# samsung syncmaster 203b



## honxp (May 14, 2009)

Hi
We have more than 20 samsung syncmaster 203b in the shop, and 3 of them have blacked out. Seems like they turn on, but shows only black.

Has anybody experienced something similiar ?


----------



## dai (Jul 2, 2004)

connected to the same machine that works for testing


----------



## honxp (May 14, 2009)

Hi
They don't work on any machines or clients


----------



## dai (Jul 2, 2004)

i am no expert in this area but i would think probably capacitors
i will someone with more expertise to have alook


----------



## Done_Fishin (Oct 10, 2006)

I started writing then it suddenly occured to me that I didn't know what style monitor we are talking about LCD or CRT .. 

The first thing that comes to mind as dai says is capacitors especially in LCD/TFT monitors. The problems start in the power supply region and might be caused by faulty electrolytic capacitors in the power supply or Inverter part of the power supply.

Most LCD that I have seen when opened up either have very obvious faulty capacitors or comprise of two boards, one being power supply & inverter board whilst the other being the VGA interface. Since you have so many units it will very easy to swap boards between a good and bad unit to see which board is faulty. In my opinion the power supply / inverter boards are easily repaired since most components are easily found .. start by replacing all electrytic capacitors. 99.9% of the time this is the problem .. having said that though there are some LCD monitors that have separate inverter board and a small surface mount fuse which goes open circuit. If you can recognise what components are what, look for it and see if it is intact. Should it be open circuit you'll have to figure out what value it is and replace it. I tend to replace with a standard style fuse on flying leads that I have insulated totally with heat-shrink tubing so that it cannot under any circumstances short out anywhere or cause damage.

**Supplied material:**
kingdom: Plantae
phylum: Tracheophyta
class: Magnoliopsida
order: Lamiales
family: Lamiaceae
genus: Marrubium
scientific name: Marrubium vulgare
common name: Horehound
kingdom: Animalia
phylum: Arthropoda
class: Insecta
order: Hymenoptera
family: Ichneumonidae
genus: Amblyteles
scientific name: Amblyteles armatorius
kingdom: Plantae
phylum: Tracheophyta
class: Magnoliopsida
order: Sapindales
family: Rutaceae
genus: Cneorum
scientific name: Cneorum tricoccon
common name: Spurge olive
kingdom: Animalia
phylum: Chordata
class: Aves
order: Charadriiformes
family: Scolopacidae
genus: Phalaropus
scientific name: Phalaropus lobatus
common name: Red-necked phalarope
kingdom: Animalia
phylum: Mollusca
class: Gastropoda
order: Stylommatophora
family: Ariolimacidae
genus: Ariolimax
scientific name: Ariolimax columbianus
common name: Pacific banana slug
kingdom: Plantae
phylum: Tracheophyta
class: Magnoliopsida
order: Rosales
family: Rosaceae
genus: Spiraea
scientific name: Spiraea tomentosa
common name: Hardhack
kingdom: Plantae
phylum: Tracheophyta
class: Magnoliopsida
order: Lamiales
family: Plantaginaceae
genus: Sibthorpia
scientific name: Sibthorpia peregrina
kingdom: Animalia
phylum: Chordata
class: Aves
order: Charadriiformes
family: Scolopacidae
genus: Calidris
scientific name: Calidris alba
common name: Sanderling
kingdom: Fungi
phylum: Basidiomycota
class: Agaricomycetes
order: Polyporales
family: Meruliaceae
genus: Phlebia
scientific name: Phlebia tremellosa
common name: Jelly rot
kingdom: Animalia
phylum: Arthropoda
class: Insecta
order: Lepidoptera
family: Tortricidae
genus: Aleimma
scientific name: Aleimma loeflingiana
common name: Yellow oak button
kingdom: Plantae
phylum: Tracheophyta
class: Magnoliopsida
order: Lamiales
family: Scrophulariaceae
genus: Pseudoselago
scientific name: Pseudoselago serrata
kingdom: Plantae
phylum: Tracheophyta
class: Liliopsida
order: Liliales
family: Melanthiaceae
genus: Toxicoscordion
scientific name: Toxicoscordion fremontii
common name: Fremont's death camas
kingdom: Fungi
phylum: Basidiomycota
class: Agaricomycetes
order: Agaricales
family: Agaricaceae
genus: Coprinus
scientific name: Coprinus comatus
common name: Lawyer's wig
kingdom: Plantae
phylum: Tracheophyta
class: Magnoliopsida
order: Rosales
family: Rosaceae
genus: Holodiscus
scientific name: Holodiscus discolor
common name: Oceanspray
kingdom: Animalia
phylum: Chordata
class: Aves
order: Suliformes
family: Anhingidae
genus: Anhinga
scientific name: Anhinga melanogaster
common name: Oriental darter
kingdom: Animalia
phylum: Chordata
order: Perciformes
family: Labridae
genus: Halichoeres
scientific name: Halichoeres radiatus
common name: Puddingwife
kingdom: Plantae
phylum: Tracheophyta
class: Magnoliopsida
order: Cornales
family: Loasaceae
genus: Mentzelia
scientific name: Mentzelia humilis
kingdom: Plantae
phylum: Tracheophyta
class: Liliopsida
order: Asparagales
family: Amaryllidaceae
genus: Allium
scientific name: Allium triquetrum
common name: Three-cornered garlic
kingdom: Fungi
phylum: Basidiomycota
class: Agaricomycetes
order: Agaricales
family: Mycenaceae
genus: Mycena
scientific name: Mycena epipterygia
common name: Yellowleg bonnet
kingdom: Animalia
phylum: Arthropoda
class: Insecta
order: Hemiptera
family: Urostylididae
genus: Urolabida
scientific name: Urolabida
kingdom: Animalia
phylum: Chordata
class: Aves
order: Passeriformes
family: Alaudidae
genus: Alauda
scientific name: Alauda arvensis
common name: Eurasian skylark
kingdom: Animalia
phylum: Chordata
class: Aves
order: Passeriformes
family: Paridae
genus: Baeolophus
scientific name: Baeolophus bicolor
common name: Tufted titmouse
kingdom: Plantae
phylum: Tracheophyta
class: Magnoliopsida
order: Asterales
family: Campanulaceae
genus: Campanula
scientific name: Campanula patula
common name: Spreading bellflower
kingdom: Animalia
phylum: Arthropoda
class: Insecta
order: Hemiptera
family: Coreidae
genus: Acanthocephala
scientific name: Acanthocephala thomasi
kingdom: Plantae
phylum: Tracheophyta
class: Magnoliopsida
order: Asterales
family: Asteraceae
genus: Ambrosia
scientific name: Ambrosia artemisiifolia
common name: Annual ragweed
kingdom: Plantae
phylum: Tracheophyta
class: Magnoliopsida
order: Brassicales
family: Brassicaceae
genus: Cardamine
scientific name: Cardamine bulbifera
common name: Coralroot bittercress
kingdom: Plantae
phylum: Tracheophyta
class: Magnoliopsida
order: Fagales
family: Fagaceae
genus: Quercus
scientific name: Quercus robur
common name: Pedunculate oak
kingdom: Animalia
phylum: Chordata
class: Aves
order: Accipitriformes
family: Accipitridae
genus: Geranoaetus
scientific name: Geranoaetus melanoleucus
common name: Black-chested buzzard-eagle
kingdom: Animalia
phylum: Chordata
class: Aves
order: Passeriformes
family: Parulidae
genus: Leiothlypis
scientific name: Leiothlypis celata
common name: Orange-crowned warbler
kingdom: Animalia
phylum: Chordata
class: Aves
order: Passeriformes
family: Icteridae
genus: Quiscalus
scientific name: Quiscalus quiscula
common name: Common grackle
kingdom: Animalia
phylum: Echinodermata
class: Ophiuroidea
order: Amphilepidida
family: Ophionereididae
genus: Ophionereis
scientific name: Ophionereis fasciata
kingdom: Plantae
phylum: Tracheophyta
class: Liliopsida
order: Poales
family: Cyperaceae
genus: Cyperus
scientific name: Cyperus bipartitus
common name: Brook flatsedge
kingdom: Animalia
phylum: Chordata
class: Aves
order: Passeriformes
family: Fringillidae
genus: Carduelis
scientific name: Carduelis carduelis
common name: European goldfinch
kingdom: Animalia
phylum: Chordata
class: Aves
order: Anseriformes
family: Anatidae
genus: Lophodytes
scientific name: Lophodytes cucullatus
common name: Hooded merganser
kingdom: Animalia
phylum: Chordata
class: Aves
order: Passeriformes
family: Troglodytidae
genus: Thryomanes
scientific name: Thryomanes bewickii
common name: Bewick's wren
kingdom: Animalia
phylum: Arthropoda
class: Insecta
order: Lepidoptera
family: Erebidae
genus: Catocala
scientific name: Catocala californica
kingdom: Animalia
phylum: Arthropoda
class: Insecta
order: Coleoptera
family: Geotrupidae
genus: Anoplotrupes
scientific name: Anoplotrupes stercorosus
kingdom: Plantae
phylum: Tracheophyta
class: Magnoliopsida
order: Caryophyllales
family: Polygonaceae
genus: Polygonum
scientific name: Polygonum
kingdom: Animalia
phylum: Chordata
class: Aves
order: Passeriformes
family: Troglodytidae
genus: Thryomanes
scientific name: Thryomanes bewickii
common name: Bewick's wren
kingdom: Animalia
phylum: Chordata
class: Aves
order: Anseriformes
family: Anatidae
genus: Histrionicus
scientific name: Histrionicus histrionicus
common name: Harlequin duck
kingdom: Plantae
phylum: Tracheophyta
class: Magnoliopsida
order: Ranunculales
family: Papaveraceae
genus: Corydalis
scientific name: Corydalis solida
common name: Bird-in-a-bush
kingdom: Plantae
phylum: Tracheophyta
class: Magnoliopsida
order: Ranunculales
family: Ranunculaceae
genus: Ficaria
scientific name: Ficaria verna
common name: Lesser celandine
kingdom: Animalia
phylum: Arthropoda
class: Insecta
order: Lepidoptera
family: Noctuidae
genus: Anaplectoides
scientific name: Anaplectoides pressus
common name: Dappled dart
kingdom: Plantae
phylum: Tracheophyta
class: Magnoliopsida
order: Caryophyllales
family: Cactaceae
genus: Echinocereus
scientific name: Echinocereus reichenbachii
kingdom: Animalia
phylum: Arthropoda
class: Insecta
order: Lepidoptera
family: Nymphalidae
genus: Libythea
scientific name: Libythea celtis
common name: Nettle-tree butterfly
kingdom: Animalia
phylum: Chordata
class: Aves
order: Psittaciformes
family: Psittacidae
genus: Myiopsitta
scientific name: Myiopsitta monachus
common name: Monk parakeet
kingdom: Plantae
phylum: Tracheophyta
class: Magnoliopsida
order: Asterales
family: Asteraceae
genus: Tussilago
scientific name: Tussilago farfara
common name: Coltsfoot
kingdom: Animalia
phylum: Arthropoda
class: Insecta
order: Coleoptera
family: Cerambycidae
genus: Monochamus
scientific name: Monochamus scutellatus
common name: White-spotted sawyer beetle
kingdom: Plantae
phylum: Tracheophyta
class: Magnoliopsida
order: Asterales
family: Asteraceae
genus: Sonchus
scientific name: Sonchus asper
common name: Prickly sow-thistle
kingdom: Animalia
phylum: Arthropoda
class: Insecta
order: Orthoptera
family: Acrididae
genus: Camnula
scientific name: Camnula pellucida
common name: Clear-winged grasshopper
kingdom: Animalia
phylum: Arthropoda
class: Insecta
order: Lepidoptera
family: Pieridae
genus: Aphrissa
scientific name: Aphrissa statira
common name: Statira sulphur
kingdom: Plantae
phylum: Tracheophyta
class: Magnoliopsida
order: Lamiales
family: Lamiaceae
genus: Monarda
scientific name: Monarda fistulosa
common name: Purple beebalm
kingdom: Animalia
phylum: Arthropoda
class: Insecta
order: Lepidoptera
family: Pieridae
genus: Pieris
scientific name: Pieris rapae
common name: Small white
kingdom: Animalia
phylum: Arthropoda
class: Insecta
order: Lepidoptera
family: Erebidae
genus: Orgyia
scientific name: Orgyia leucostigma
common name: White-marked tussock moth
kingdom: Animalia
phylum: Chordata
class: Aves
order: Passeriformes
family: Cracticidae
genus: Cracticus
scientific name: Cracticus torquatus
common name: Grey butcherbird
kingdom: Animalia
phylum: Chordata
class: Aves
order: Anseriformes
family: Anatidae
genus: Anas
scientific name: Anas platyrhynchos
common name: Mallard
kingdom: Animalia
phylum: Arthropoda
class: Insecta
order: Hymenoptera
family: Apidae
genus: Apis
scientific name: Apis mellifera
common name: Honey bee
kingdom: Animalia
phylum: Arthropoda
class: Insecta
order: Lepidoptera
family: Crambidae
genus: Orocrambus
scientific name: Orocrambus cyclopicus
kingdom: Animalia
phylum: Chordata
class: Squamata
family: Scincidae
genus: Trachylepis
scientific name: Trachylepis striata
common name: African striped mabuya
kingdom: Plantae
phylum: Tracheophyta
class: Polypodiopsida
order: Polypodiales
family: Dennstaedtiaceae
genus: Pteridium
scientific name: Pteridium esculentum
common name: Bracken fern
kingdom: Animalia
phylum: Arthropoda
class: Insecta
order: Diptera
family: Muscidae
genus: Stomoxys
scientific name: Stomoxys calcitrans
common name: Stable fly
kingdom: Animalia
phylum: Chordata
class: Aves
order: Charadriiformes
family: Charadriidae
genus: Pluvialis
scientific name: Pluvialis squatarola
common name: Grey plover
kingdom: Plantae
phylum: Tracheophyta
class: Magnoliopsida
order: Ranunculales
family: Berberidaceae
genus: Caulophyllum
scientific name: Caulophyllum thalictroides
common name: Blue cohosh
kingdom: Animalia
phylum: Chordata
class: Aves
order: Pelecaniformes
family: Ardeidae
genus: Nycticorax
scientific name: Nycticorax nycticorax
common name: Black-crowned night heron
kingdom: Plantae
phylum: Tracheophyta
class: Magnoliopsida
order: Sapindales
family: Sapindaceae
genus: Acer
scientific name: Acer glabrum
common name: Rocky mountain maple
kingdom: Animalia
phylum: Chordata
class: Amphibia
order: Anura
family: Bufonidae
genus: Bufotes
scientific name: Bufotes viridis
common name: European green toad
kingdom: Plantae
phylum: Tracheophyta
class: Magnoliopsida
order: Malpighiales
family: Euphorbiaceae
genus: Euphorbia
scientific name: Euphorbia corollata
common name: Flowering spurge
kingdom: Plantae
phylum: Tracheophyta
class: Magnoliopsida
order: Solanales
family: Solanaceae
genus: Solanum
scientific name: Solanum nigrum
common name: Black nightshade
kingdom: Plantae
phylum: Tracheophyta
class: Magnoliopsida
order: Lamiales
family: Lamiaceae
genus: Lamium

**Aim:** Print the part of the monitor thread starting with "i am no expert" and going on through "(Oct 10, 2006)", word for word. The entries come from a different source than the thread.

**Result of the exercise:**
i am no expert in this area but i would think probably capacitors
i will someone with more expertise to have alook


----------



## Done_Fishin (Oct 10, 2006)